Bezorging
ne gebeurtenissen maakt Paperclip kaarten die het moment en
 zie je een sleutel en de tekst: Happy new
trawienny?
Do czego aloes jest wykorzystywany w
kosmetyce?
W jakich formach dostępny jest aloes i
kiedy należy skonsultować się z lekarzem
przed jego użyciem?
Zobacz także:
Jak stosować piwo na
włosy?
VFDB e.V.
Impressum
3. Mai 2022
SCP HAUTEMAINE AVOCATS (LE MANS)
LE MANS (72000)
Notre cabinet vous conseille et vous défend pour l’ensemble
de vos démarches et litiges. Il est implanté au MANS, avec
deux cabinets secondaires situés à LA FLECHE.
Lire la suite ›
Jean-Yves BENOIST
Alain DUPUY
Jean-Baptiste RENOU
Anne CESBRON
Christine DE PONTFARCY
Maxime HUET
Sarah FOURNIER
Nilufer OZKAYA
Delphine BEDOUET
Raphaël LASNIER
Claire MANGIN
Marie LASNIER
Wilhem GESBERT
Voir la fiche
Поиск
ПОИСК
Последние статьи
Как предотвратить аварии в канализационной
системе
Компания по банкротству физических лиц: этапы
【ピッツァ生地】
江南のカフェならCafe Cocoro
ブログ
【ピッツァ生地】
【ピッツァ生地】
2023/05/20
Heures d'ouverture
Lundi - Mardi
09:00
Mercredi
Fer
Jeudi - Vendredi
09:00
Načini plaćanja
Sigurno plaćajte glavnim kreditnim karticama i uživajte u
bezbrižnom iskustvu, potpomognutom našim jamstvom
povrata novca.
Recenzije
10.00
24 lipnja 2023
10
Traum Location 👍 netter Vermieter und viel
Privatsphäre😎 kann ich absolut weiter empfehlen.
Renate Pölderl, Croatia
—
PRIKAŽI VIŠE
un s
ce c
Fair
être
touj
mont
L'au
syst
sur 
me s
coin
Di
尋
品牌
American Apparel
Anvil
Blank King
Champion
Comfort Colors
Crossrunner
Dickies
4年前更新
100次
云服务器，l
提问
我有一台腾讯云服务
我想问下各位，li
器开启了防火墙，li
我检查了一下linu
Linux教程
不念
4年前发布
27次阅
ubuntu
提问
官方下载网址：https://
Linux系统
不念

+-------+

With "MANS" as the string to look for, count the matching lines above and give the number by itself.

3